Analyzing the dynamics in defense/counter-defense games among hosts and pathogens

In the dynamic interplay between hosts and pathogens, hosts may produce a defense compound that acts as a toxin to deter pathogen attack. Conversely, pathogens may evolve to produce a counter-defense enzyme, neutralizing the host's toxin. This evolutionary arms race incurs costs for both parties, prompting adaptations and strategic shifts. We conceptualize this interaction as an asymmetric game, with hosts and pathogens as players, and their potential responses - defense, counter-defense, or inaction - as their strategic options. In this scenario, if the pathogen's counter-defense enzyme is entirely effective, then the host's toxin is rendered obsolete.
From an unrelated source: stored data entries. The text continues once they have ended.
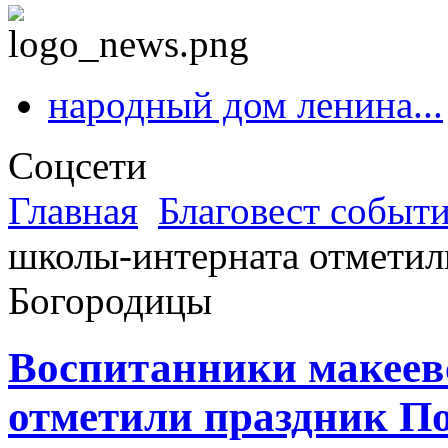
народный дом ленина...
Соцсети
Главная
Благовест событ
школы-интерната отметил
Богородицы
Воспитанники макеев
отметили праздник П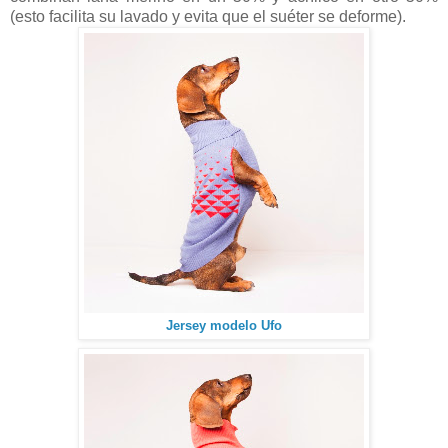
(esto facilita su lavado y evita que el suéter se deforme).
Jersey modelo Ufo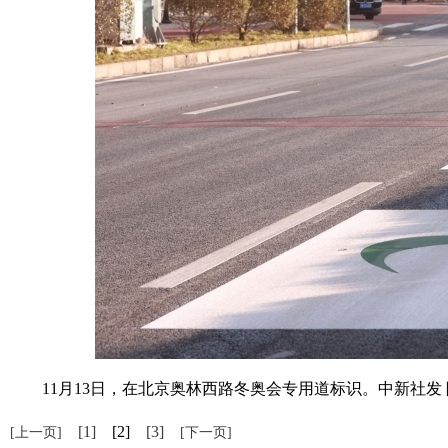
11月13日，在北京奥林西路冬奥会专用道标识。中新社发 陈晓
[1]
[2]
[3]
[上一页]
[下一页]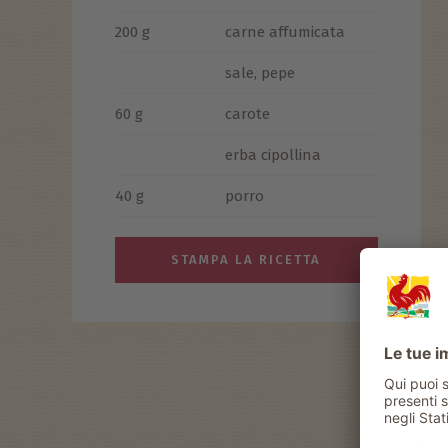
200 g
carne affumicata
sale, pepe
60 g
carote
erba cipollina
40 g
porro
STAMPA LA RICETTA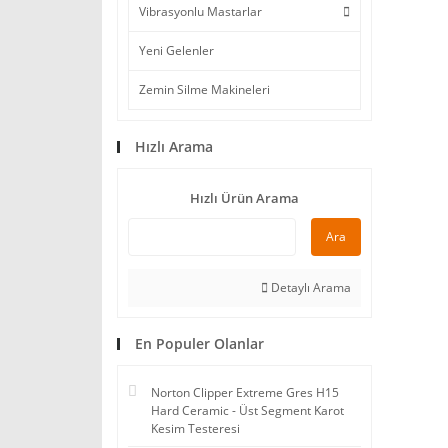
Vibrasyonlu Mastarlar
Yeni Gelenler
Zemin Silme Makineleri
Hızlı Arama
Hızlı Ürün Arama
Ara
Detaylı Arama
En Populer Olanlar
Norton Clipper Extreme Gres H15
Hard Ceramic - Üst Segment Karot
Kesim Testeresi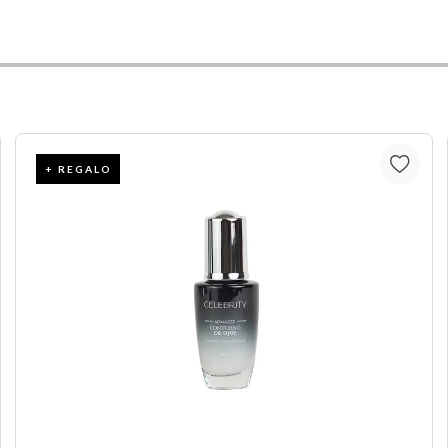
+ REGALO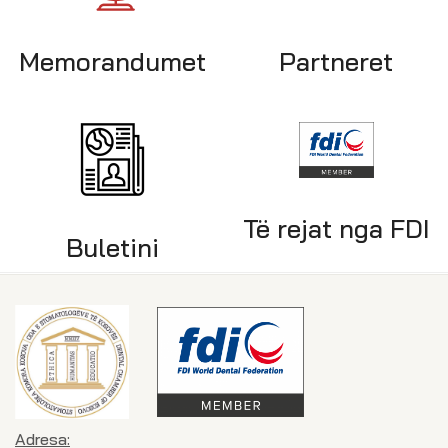
Memorandumet
Partneret
Të rejat nga FDI
Buletini
Adresa: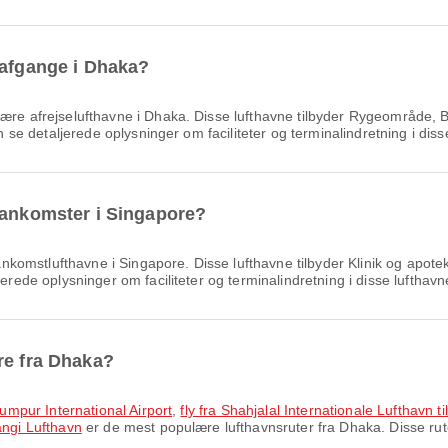
 afgange i Dhaka?
re afrejselufthavne i Dhaka. Disse lufthavne tilbyder Rygeområde, B
an se detaljerede oplysninger om faciliteter og terminalindretning i diss
 ankomster i Singapore?
komstlufthavne i Singapore. Disse lufthavne tilbyder Klinik og apotek
erede oplysninger om faciliteter og terminalindretning i disse lufthavn
re fra Dhaka?
 Lumpur International Airport
,
fly fra Shahjalal Internationale Lufthavn t
angi Lufthavn
er de mest populære lufthavnsruter fra Dhaka. Disse rute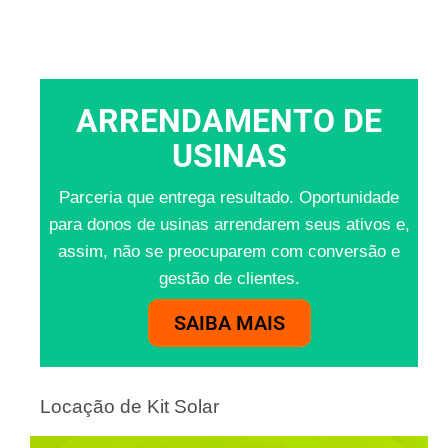
ARRENDAMENTO DE
USINAS
Parceria que entrega resultado. Oportunidade
para donos de usinas arrendarem seus ativos e,
assim, não se preocuparem com conversão e
gestão de clientes.
SAIBA MAIS
Locação de Kit Solar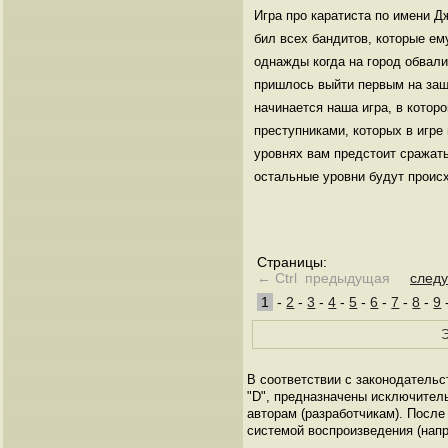
Игра про каратиста по имени Д
бил всех бандитов, которые ем
однажды когда на город обвал
пришлось выйти первым на защи
начинается наша игра, в котор
преступниками, которых в игре
уровнях вам предстоит сражать
остальные уровни будут проис
Страницы:
← Ctrl предыдущая
след
1
-
2
-
3
-
4
-
5
-
6
-
7
-
8
-
9
Э
В соответствии с законодательс
"D", предназначены исключител
авторам (разработчикам). Посл
системой воспроизведения (напр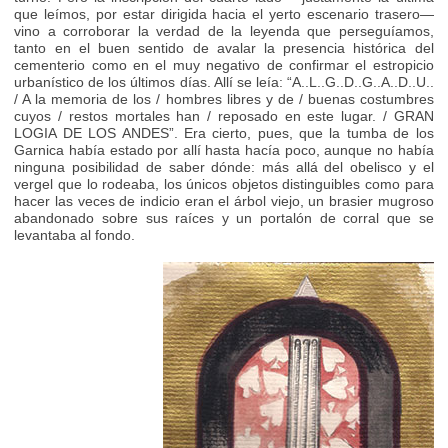
que leímos, por estar dirigida hacia el yerto escenario trasero—
vino a corroborar la verdad de la leyenda que perseguíamos,
tanto en el buen sentido de avalar la presencia histórica del
cementerio como en el muy negativo de confirmar el estropicio
urbanístico de los últimos días. Allí se leía: “A..L..G..D..G..A..D..U..
/ A la memoria de los / hombres libres y de / buenas costumbres
cuyos / restos mortales han / reposado en este lugar. / GRAN
LOGIA DE LOS ANDES”. Era cierto, pues, que la tumba de los
Garnica había estado por allí hasta hacía poco, aunque no había
ninguna posibilidad de saber dónde: más allá del obelisco y el
vergel que lo rodeaba, los únicos objetos distinguibles como para
hacer las veces de indicio eran el árbol viejo, un brasier mugroso
abandonado sobre sus raíces y un portalón de corral que se
levantaba al fondo.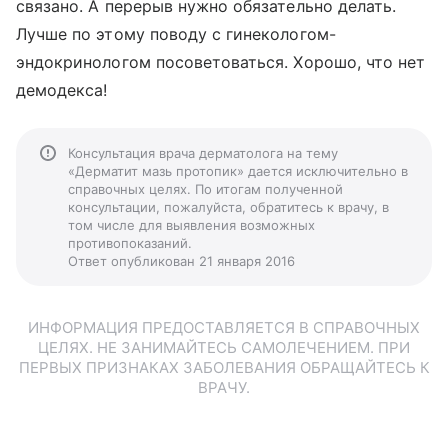
связано. А перерыв нужно обязательно делать.
Лучше по этому поводу с гинекологом-
эндокринологом посоветоваться. Хорошо, что нет
демодекса!
Консультация врача дерматолога на тему
«Дерматит мазь протопик» дается исключительно в
справочных целях. По итогам полученной
консультации, пожалуйста, обратитесь к врачу, в
том числе для выявления возможных
противопоказаний.
Ответ опубликован 21 января 2016
ИНФОРМАЦИЯ ПРЕДОСТАВЛЯЕТСЯ В СПРАВОЧНЫХ
ЦЕЛЯХ. НЕ ЗАНИМАЙТЕСЬ САМОЛЕЧЕНИЕМ. ПРИ
ПЕРВЫХ ПРИЗНАКАХ ЗАБОЛЕВАНИЯ ОБРАЩАЙТЕСЬ К
ВРАЧУ.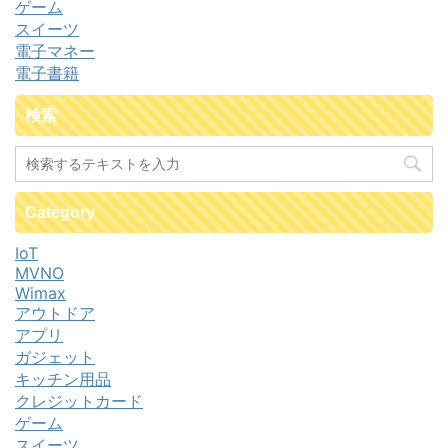
ゲーム
スイーツ
電子マネー
電子書籍
検索
Category
IoT
MVNO
Wimax
アウトドア
アプリ
ガジェット
キッチン用品
クレジットカード
ゲーム
スイーツ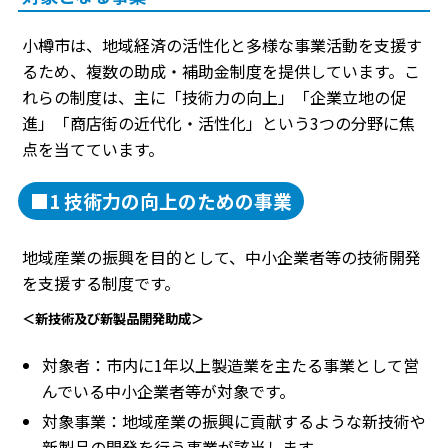
小樽市は、地域経済の活性化と多様な事業活動を支援す
るため、複数の助成・補助金制度を提供しています。こ
れらの制度は、主に「技術力の向上」「企業立地の促
進」「商店街の近代化・活性化」という3つの分野に焦
点を当てています。
■1 技術力の向上のための事業
地域産業の振興を目的として、中小企業者等の技術開発
を支援する制度です。
＜新技術及び新製品開発助成＞
対象者：市内に1年以上製造業を主たる事業として営
んでいる中小企業者等が対象です。
対象事業：地域産業の振興に貢献するような新技術や
新製品の開発を行う事業が該当します。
However, should the host cease toxin production, the pathogen's enzyme becomes redundant, ironically reinstating the toxin's utility. This interaction leads to potential red-queen cycles in defense and counter-defense strategies under certain conditions, or a balanced, optimal production of toxin and enzymes by hosts and parasites, respectively. To explore this, we introduce a game-theoretical model incorporating replicator dynamics to examine temporal shifts in strategy from active (counter-)defense to non-(counter-)defense and back. In addition, we analyze compromise strategies and interpret them as bet-hedging-like. We provide a deterministic illustration of how partial defense and counter-defense generate a fitness-buffering structure in unpredictable environments and increase the geometric mean fitness of the population. In conclusion, our analysis supports the notion of continuous periodic adjustments in strategies, notably in the levels of defensive and counter-defensive measures.